===== Kutipan Halaman =====

Penggunaan
bahasa Jawa pada komunitas Samin
Desa Tanduran,
Kabupaten Blora adalah sebuah desa yang sebagian masyarakatnya masih beraliran
Samin. Walaupun sebagian penduduknya sudah berpaham Islam dan lebih modern,
namun masih banyak dari sebagian masyarakatnya yang berpaham Samin atau Sikep. Bahasa yang
dugunakan serta adat istiadat dan budaya masyarakat Samin berbeda dengan
masyarakat lainnya. Terutama bahasa yang digunakan.
Pembahasan ini akan mendeskripsikan data-data aktual
yang dapat diperoleh dari narasumber dan wawancara terhadap masyarakat Samin.
1.
Bahasa dan pandangan hidup
Pemakaian bahasa Jawa
Samin yang mencerminkan hubungan bahasa dengan pandangan hidup misalnya:
a.

===== Daftar Item =====

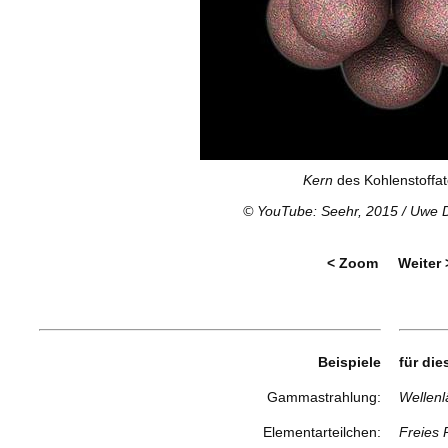
Kern
des Kohlenstoffa
©
YouTube: Seehr, 2015
/ Uwe 
< Zoom
Weiter 
Beispiele
für di
Gammastrahlung:
Wellenl
Elementarteilchen:
Freies 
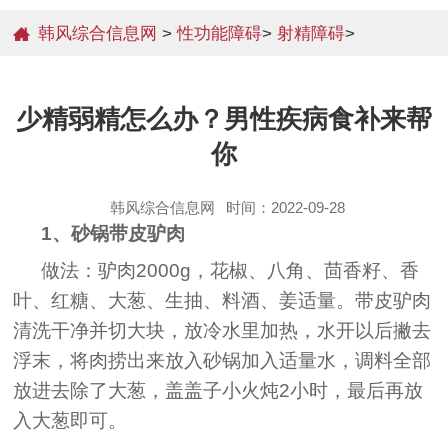
韩风综合信息网
>
性功能障碍
>
射精障碍
>
少精弱精怎么办？男性疾病食补来帮
你
韩风综合信息网
时间：2022-09-28
1、砂锅带皮驴肉
做法：驴肉2000g，花椒、八角、茴香籽、香
叶、红糖、大葱、生抽、料酒、姜适量。带皮驴肉
清洗干净并切大块，放冷水里加热，水开以后撇去
浮末，将肉捞出来放入砂锅加入适量水，调料全部
放进去除了大葱，盖盖子小火炖2小时，最后再放
入大葱即可。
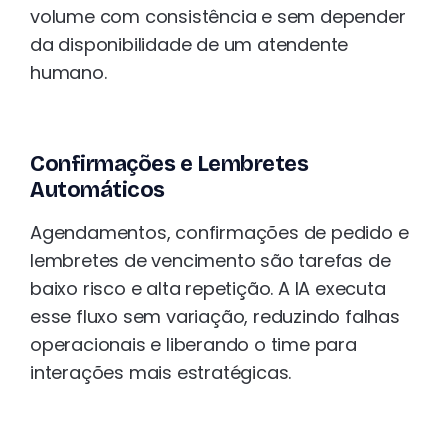
volume com consistência e sem depender
da disponibilidade de um atendente
humano.
Confirmações e Lembretes
Automáticos
Agendamentos, confirmações de pedido e
lembretes de vencimento são tarefas de
baixo risco e alta repetição. A IA executa
esse fluxo sem variação, reduzindo falhas
operacionais e liberando o time para
interações mais estratégicas.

=====

Tugas Kerja A: Menurut teks tentang penggunaan bahasa Jawa pada komunitas Samin, di desa dan kabupaten mana sebagian masyarakatnya masih beraliran Samin?
Tugas Kerja B: Teruskan teks tentang penggunaan bahasa Jawa pada komunitas Samin, mulai dari baris terakhir yang tercantum.

Ruang Jawaban A: Desa Tanduran, Kabupaten Blora.

Ruang Jawaban B:
Sahadat pengantin: “wit
jeng nabi, kula lanang damel kula rabi tata jeneng wedok pangaran ….., kukuh dhemen janji buk nikah mpun kula
lakeni.”
Artinya
: sejak nabi yang mulia, saya seorang laki-laki, pekerjaan saya
memperistri perempuan, mengatur perikehidupan perempuan yang bernama …... sudah
berjanji setia, sudah tidur bersama.”
b.
Ada ajaran: sajrone agama
ana rasa, rasa sejati sejatine rasa, rasa sejati awujud banyu.
Artinya : didalam agama ada rasa, rasa
yang memang benar rasa, dan rasa yang berwujud air.
c.
Istilah lain Agama Adam yaitu Agama Lanang. Sembahyang
merupakan akronim dari mesem karo
grayang-grayang di senthong.
2.
Bahasa dan cara memandang
kenyataan
Yang termasuk dalam konsep ini yaitu cara memandang
kenyataan terungkap seperti:
a.
sabar yaitu sabar
trokal yaitu tawakal.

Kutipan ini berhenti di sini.